Pourriez-vous me parler de vos voyages en Inde ? Quand y êtes-vous allé pour la première fois ? Que cherchiez-vous et quel genre d'inspiration y avez-vous trouvé ?

C'était pendant ce que j'appelle « mon exil ». La première fois que je suis allé en Inde, c'était en 1993. J'y ai trouvé mon âme et une grande inspiration pour ma poésie. Un recueil de mes poèmes s'intitule ainsi The Land of Kali.

Vali était souvent associée à la philosophie hippie, même si elle a anticipé le mouvement hippie de près de 10 ans, et elle a inspiré de nombreuses personnalités connues des années 1960. Mais lorsqu'elle vivait au Chelsea Hotel de New-York, c'était l'époque du punk, tout à fait à opposé, voire hostile aux valeurs hippies. Mais elle était une très bonne amie avec Dee Dee Ramone, Debby Harry et Chris Stein de Blondie (ce dernier a nommé sa fille Vali, en son honneur), Eileen Polk qui a fait beaucoup de photos de personnalités punks et a travaillé à la boutique punk Revenge (elle y a rencontré Vali ), Patti Smith qui a demandé à Vali de la tatouer… Comment a-t-elle perçu les changements de société ? Que pourriez-vous dire de son intemporalité ?

Vali n'a jamais appartenu à aucun autre mouvement ou courant dans sa vie, autre que le sien. Elle se décrivait elle-même comme « celle qui court devant le vent ».

J'ai rencontré deux types d'artistes. Certains sont plutôt humbles ; ils extériorisent leur univers dans leur art. Les autres, comme Vali, créent non seulement des œuvres d'art, mais se constituent aussi eux-mêmes comme des œuvres d'art vivantes. Leur art se reflète dans leur façon d'être, de leurs vêtements à leurs comportements extravagants. Vali s'est créée comme une œuvre d'art.

C'est ce que j'ai toujours dit d'elle, qu’« elle était une œuvre d'art vivante ». Pardonnez-moi si j'ajoute ceci. Je ne me soucie pas trop de l'expression courante « créer ». Elle « était ».

Et les journaux intimes de Vali sont aussi des œuvres d'art.

C'est vrai, je les adore ! Dés la seconde moitié des années 1990, elle a commencé à emporter un journal après l'autre en Australie. Je suis très fier d'être mentionné si souvent dans ses journaux, surtout dans ceux des années 1970 et 1980. Et je suis très heureux que le Vali Myers Art Gallery Trust ait enfin fait donation de tous les dessins de Vali restés en sa possession et tous ses cahiers (notebooks, c'est ainsi qu'elle les appelait), à la State Library Victoria, à Melbourne.

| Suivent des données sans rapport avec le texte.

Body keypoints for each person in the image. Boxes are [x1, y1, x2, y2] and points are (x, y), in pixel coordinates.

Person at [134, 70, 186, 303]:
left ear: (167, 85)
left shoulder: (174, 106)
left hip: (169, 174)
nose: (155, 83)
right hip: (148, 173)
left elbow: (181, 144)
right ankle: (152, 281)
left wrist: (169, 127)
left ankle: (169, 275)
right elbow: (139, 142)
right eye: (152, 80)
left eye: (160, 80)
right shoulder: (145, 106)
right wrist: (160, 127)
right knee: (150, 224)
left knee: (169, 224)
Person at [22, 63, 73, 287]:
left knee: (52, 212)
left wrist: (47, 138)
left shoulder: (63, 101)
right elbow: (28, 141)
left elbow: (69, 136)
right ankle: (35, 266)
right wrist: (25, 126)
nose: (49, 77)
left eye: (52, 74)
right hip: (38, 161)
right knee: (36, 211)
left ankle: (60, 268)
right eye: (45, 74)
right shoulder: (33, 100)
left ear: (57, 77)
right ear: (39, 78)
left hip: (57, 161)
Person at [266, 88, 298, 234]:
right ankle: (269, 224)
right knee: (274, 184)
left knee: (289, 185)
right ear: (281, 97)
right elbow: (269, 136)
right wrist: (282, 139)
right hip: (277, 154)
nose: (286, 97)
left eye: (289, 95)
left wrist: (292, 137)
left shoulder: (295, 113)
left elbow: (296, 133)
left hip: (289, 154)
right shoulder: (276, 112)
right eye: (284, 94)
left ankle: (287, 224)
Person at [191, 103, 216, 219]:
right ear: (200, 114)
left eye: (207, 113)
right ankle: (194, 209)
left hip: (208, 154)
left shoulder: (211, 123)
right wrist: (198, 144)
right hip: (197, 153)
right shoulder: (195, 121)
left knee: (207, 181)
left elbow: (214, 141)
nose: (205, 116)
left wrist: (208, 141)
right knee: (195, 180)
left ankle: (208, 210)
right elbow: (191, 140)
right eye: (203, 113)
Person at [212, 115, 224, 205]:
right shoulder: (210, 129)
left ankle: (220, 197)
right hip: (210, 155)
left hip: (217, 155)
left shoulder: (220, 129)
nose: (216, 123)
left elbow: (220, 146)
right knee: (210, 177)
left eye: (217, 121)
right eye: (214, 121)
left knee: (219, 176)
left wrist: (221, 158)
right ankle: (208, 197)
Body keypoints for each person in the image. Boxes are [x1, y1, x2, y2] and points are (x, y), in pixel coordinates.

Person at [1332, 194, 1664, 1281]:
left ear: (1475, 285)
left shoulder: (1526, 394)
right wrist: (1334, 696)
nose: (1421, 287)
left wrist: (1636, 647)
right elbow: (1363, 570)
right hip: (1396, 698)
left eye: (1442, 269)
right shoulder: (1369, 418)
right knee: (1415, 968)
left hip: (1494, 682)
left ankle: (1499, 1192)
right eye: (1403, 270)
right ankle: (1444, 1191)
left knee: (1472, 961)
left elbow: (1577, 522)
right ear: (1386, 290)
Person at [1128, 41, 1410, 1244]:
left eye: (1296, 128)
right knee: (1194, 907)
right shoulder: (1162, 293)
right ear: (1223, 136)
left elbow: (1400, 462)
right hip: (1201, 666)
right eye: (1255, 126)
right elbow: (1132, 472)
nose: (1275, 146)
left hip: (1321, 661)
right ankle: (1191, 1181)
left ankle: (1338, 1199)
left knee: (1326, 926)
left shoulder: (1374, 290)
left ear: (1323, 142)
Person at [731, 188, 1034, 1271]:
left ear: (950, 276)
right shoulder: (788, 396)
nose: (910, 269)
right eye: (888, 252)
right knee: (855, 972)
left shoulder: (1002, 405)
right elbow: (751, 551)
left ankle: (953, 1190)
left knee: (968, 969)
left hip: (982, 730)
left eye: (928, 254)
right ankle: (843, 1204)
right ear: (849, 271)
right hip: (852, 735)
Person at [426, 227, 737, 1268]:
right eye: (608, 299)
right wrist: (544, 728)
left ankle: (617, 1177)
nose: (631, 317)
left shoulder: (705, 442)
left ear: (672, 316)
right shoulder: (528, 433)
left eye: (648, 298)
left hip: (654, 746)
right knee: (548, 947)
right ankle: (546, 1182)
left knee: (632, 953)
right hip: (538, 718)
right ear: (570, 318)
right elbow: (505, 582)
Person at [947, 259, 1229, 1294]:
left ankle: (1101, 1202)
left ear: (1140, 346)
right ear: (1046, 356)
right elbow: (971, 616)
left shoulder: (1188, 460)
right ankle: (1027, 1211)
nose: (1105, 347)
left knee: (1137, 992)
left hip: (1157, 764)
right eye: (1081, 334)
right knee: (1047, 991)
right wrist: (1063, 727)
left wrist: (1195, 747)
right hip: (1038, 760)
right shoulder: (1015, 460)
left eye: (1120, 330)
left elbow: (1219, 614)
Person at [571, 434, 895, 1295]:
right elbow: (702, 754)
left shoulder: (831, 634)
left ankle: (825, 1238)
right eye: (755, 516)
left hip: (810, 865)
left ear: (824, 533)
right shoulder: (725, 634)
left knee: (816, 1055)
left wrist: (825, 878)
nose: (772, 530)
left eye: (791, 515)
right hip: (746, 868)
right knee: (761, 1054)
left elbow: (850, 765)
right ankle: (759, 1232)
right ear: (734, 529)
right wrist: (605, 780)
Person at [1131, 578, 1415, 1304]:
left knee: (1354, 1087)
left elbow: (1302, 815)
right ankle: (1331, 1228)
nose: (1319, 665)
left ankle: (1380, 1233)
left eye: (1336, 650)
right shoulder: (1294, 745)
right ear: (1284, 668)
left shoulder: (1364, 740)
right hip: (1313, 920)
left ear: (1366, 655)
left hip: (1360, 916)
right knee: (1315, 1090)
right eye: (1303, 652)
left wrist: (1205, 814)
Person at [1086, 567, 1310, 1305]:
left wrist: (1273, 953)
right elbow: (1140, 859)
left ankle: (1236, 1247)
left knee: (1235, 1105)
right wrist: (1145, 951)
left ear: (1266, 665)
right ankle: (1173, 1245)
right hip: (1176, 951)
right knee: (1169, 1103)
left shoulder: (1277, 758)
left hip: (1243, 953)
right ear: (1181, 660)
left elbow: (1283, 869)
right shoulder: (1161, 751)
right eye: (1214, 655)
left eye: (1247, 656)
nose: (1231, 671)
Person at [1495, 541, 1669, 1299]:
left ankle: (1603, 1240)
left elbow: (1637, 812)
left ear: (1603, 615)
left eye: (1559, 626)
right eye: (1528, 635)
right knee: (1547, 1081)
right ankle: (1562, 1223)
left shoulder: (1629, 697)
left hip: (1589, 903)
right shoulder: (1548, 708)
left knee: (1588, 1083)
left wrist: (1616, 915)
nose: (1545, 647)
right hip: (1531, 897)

Pensez-vous qu'un jour ses notebooks pourraient être publiées ?

Cela a toujours été mon souhait, car je les trouve si beaux ! La calligraphie est si belle, mais aussi les images ! J'adore ses cahiers, surtout à partir de la fin des années 1960. Au début, elle recopiait beaucoup de poèmes qu'elle aimait. La Galerie Outré a sorti un livre de dessins de Vali, Night Flower. Un autre a été publié par La Trobe University Museum of Art, intitulé Between the Dusk and Dawn (le titre d'un de ses dessins). Je me souviens avoir écrit une lettre au conservateur. Je n'ai pas été très politiquement correct en lui disant que Vali serait contente de voir sortir un livre sur ses dessins, mais que je trouvais le texte qu'il avait écrit sacrément affreux, trop intellectuel. Vali n'était pas comme ça.